Source text below:
62 lines (42 loc) · 1.53 KB

Descriptive Analysis

This notebook contains the Descriptive Analysis portion of my Data Science internship, focused on understanding the structure and distribution of both numerical and categorical variables in a restaurant dataset.

Task Objective

Compute statistical summaries for key numerical columns
Explore and interpret the distribution of categorical features like Country Code, City, and Cuisines
Identify the most frequent cuisines and cities in the dataset

Steps Performed

1. Numerical Analysis

Selected relevant numerical features:

Average Cost for two
Price range
Aggregate rating
Votes

For these, calculated:

Mean, Median, Standard Deviation
Used .describe() to generate percentiles, min/max, and spread

Key Findings:

Cost and Votes are highly skewed (long-tail distribution)
Most ratings lie between 2.5 and 4.0
Median cost is ₹400; average is skewed due to some high-end entries

2. Categorical Analysis

a. Country Code

15 unique country codes
Code 1 (India) appeared most frequently (8652 times)
Created a mapping to actual country names using .map()

b. City

141 unique cities
New Delhi had the highest number of restaurants (5473)
NCR cities dominate the dataset

c. Cuisines

1825 unique cuisine combinations
North Indian is the most common standalone cuisine (936 entries)
Long-tail distribution with many unique/rare combinations

🔧 Tools Used

Python
Pandas
Jupyter Notebook
End of Source text.
Source material below:
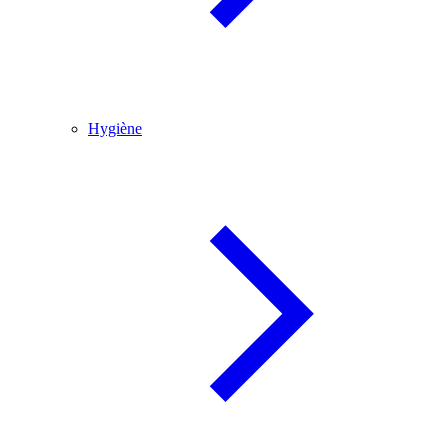
Hygiène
End of Source material.
Work to complete :: Return the passage of the descriptive analysis write-up between "62 lines (42" and "a restaurant dataset.", inclusive. The lines that come after the descriptive analysis write-up play no part in what is asked here.

Task output ::
62 lines (42 loc) · 1.53 KB

Descriptive Analysis

This notebook contains the Descriptive Analysis portion of my Data Science internship, focused on understanding the structure and distribution of both numerical and categorical variables in a restaurant dataset.